Amerika’yı tanımadan, Türkiye’deki eczacılığı eleştirmek, kolay ama benim tecrübem şunu gösteriyor, Türkiye eczacılık konusunda Amerika’dan çok daha başarılı. İster ürünlerin fiyat bazında hastaya ulaşması konusunda, ister eczanelerin denetimi ve eczacılarımızın bilgi ve tecrübesi konusunda. Amerika’da eczacı, genelde ecza kalfasının girişini yapmış olduğu ve doldurduğu reçetenin son kontrolünü yapar. İlaçlar tek tek sayıldığı içinde işi gücü, bütün gün ilac kutusu içindeki ilaçla reçetedeki ilacın aynı olup olmadığıdır. Ben kendi eczanelerimde bunun için kullandığım binlerce dolarlık robotlarla bir nevi eczacı yükünü hafifletmeye çalışsam da, yine de çok fazla eczacının zamanın alan bir durumdur bu. Halbuki ülkemizde ilaçlar kutulu geldiği için eczacının ilaçla içindeki kutuyu tek tek bu kutuların içini kontrol etmesine gerek yoktur. Bu da eczacıya, hastasıyla daha çok zaman geçirme imkânı sağlar. Fakat, bizlerinde Amerika’dan öğrenmesi gereken teknikler yok mudur? Vardır tabii ki. Mesela, majistral ürünler konusunda yapılabilecek çok şey var. Ayrıca her ilaç için tek tek yazıcıdan etiket basımı olması lazım, böylece ilacın kime ait olduğu ve nasıl kullanılması gerektiği üzerinde net bir şekilde yazmış olur. Miadi gelmiş ürünlerin geri toplanılması ve bunların maliyetinin eczaneye ilaç firmaları tarafından geri ödenmesi. Zincir asla, ama grup eczacılık gibi bir uygulama ile Türkiye’deki eczanelerin yapısal, işlevsel ve ekonomik olarak kuvvetlendirilmesi. Böylece eczacıların branşlaşması ve bu konularda ürünler geliştirerek Türk ve dünya pazarlarına sunabilmesi. Sürekli meslek içi eğitimin ülkemizde de getirilip geliştirilmesi. Amerika’da eczacılık, ülkemize göre ciddi şekilde daha kârlı ve bu biz geliri yine eczanemize ve çalışanlarımıza yatırarak büyümeyi hedefliyoruz. Maalesef ülkemizdeki ekonomik şartlarda, eczacılarımızın kendilerini ve eczanelerini daha iyi şartlara taşıma sansı çok zor. Bu konuda hükümetinde gerekli adımlar atıp Türk eczacılığının gelişimine daha fazla katkıda bulunması lazım. Burada amaç eczacının karninin doyması değil Ar-Ge yapabilir bir konuma gelmesini sağlamaktır. Bunun içinde inanıyorum ki grup eczacılık modeli buna hizmet edecektir.
Türk Amerikan Eczacılar Birliği (TAEB) Başkanısınız bu arada. Biraz çalışmalarınızdan bahseder misiniz?

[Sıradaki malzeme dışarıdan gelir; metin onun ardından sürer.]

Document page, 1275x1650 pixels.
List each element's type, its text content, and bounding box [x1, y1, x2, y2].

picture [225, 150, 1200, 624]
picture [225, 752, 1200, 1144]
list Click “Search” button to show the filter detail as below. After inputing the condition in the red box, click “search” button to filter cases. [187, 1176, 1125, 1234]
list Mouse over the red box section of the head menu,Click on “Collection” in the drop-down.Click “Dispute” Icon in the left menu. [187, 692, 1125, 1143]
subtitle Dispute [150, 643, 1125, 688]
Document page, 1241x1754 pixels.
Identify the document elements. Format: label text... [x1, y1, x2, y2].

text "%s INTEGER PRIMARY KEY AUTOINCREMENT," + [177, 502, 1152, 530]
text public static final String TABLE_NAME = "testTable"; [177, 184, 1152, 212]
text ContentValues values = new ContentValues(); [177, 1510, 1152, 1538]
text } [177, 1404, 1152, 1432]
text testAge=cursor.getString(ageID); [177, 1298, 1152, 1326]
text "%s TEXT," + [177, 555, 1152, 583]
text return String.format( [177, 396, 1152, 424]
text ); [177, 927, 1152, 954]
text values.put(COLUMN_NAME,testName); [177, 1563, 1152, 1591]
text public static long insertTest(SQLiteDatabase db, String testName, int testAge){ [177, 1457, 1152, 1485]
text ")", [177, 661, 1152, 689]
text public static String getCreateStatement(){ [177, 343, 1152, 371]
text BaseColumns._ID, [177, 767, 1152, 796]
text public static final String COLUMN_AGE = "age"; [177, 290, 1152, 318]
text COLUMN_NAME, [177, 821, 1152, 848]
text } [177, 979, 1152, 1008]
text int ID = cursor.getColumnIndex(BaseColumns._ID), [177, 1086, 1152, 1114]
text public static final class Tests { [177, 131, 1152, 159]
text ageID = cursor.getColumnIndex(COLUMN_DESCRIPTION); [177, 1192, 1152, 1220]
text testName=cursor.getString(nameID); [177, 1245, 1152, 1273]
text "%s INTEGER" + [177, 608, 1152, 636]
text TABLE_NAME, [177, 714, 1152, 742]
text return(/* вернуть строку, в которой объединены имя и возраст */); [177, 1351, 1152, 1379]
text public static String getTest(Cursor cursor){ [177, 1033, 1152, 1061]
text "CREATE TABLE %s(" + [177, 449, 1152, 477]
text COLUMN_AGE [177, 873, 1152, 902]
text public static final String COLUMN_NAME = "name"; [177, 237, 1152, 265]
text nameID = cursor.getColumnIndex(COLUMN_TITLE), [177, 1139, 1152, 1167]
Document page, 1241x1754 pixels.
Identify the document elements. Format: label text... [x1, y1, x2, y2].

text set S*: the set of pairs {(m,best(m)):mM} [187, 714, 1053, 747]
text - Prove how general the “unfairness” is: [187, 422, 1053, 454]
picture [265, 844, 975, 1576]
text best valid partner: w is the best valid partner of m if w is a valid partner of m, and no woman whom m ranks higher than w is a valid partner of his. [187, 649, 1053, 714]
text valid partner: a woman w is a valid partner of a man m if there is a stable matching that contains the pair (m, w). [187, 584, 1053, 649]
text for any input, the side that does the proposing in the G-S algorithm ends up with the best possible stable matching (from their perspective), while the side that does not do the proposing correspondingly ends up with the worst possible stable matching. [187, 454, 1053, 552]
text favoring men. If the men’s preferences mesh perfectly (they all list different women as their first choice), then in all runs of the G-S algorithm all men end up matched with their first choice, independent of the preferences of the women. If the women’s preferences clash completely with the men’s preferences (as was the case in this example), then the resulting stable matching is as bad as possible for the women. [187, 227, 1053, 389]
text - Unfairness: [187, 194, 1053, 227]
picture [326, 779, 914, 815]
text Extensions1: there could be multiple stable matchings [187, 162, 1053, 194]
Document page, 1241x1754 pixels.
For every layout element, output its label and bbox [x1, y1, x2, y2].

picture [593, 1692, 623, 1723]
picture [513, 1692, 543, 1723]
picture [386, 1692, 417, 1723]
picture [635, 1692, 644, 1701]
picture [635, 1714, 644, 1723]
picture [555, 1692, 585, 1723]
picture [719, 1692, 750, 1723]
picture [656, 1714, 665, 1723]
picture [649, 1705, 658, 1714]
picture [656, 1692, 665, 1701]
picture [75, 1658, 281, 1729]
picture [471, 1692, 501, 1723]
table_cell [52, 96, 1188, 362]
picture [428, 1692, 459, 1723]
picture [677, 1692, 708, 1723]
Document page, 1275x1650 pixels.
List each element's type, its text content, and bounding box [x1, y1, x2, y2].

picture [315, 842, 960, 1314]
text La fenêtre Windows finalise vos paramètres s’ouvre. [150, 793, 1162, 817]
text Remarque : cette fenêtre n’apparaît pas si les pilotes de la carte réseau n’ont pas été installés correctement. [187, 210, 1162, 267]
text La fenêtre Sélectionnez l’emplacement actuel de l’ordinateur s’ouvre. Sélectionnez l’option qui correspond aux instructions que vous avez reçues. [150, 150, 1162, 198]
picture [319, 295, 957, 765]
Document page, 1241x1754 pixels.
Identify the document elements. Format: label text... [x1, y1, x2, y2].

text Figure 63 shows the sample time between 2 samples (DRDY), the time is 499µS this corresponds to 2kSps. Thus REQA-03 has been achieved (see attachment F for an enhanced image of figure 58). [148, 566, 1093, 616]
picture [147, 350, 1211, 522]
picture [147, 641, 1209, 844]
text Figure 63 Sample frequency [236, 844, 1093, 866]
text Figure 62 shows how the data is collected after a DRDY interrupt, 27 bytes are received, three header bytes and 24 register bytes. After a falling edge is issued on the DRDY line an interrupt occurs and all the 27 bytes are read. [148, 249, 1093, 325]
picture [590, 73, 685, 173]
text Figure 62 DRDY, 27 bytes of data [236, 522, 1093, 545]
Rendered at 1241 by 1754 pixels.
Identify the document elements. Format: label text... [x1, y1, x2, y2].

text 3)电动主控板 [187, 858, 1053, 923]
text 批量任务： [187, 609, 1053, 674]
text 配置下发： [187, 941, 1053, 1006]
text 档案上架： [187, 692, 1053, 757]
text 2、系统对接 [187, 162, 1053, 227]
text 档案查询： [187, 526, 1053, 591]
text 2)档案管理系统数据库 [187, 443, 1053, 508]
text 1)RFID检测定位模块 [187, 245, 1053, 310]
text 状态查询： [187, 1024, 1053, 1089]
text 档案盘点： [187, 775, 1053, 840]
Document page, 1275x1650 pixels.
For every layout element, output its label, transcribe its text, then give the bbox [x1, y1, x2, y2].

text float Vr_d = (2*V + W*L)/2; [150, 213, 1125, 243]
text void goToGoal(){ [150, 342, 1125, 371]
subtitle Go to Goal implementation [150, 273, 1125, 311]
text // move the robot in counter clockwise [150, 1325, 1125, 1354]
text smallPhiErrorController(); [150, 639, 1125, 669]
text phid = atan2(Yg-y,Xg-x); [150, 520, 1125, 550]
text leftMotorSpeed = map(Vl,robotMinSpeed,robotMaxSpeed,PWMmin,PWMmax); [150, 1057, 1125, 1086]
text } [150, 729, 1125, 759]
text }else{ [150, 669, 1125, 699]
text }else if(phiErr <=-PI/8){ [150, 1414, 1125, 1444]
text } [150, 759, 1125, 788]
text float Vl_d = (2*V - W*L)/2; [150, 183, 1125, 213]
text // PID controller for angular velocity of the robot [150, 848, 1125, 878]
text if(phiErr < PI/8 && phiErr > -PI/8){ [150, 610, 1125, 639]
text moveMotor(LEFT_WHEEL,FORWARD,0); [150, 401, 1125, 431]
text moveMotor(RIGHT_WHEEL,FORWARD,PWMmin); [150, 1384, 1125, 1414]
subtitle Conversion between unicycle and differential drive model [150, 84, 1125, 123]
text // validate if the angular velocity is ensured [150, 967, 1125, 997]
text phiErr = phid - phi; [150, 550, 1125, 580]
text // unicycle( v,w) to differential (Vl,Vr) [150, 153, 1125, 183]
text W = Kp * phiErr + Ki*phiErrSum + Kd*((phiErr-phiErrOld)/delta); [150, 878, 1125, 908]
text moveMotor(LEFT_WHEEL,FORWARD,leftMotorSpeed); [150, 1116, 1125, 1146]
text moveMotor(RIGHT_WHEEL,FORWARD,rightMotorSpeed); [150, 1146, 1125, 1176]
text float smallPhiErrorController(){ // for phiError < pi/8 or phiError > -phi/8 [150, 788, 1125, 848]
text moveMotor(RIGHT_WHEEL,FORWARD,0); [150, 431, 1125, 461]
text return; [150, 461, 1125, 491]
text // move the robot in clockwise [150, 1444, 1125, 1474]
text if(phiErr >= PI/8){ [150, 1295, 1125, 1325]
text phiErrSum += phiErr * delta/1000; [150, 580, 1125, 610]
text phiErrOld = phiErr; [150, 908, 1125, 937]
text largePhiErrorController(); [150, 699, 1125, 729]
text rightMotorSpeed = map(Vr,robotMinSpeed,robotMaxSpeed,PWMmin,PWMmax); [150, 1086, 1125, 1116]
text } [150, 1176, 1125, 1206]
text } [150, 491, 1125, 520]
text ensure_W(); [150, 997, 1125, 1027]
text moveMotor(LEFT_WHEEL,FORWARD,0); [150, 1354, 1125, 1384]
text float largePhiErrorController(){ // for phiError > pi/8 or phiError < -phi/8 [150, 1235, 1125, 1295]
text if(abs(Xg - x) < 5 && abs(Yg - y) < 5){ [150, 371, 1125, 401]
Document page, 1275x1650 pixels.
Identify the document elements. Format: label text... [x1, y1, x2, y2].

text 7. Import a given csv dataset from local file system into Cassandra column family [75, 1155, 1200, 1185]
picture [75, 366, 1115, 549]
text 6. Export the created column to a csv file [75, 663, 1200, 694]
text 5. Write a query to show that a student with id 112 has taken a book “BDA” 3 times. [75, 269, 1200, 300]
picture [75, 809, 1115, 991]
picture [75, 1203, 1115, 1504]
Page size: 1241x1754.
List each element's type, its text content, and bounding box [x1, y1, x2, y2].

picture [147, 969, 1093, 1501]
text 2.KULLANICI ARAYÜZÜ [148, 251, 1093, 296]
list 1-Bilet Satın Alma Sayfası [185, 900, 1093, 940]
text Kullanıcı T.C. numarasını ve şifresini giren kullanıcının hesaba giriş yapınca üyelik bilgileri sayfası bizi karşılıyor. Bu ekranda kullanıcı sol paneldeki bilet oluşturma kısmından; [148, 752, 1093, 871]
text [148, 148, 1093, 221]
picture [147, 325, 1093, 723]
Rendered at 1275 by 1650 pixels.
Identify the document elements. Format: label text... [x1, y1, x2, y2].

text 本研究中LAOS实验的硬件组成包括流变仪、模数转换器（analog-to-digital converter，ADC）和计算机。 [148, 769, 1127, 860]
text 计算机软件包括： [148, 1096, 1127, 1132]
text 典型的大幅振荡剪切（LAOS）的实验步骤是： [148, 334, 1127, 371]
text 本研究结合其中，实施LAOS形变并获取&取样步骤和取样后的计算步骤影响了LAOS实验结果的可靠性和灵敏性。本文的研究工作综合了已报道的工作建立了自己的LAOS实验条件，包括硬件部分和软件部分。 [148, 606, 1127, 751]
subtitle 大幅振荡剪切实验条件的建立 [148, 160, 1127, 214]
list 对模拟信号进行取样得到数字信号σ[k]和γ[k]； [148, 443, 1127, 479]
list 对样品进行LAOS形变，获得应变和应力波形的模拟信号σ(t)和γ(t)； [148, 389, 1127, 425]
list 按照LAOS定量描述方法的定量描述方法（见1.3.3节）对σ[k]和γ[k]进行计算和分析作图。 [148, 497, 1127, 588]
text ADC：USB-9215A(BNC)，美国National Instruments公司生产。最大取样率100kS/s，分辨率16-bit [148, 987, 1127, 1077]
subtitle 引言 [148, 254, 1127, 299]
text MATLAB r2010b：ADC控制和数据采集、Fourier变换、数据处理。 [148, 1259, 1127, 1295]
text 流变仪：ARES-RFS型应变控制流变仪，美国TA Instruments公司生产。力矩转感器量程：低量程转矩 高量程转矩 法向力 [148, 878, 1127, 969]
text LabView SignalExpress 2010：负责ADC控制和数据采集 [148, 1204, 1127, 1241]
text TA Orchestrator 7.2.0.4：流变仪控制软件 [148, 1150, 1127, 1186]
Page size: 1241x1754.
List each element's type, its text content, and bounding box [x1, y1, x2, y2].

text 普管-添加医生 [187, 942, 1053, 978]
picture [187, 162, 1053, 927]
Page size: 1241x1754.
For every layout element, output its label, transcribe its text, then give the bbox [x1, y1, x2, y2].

Türk eczacılarına Amerika’da yapabilecekleri konusunda yardımcı oluyoruz. Üniversitede okuyan öğrencilere Amerika’daki iş imkânlarını tanıtıyoruz. Amerika’da lisans alma ve çalışma vizesiyle ilgili neler yapmaları konusunda bilgilendirmelerde bulunuyoruz. Bu öğrencilere staj imkânı sunma, iş ortamı oluşturma, böylelikle ilaç ve eczacılık konusunda Amerika’da alt yapı oluşturma, Türk eczacılığını yaygınlaştırma çalışmalarında bulunuyoruz. Amerika’da böylelikle kalifiye eleman sayısını artırma, dünya genelindeki gelişmelerde, Türkiye lehine iş yaratma, pozitif tanıtım yapma ortamı oluyor. Amerika’da lisans almış eczacıların bir kısmının Türkiye’deki ilaç fabrikalarına geri dönüşü sağlanarak, Türkiye’deki ilaç sanayini Amerikan standartlarına çıkartmaya çalışıyoruz. Ayrıca mezun olmuş eczacılara, Amerika’da lisans alma konusunda yardımcı oluyoruz. Türkiye’de üretilen muadil ilaçların ve diğer OTC ürünlerin satışını TAEB sayesinde Amerika pazarına daha kolay ulaştırıyoruz. Türklere yönelik sigorta ve E-card hizmete var. Bu da TAEB’in yapmış olduğu ve şu an aktif olan bir kart. Hastalarımızın, tüm Amerika genelinde, tüm eczanelerden, ilaçlara ciddi şekilde indirim alarak ulaşmasını sağlıyor. Bu karta, TAEB’e üye olan her Türk vatandaşı sahip olabiliyor. İster Amerika’da yaşasın, ister günü birlik gelsin, ister öğrenci, ister turist, isterse is adamı olsun, bunu bizden temin edebiliyorlar.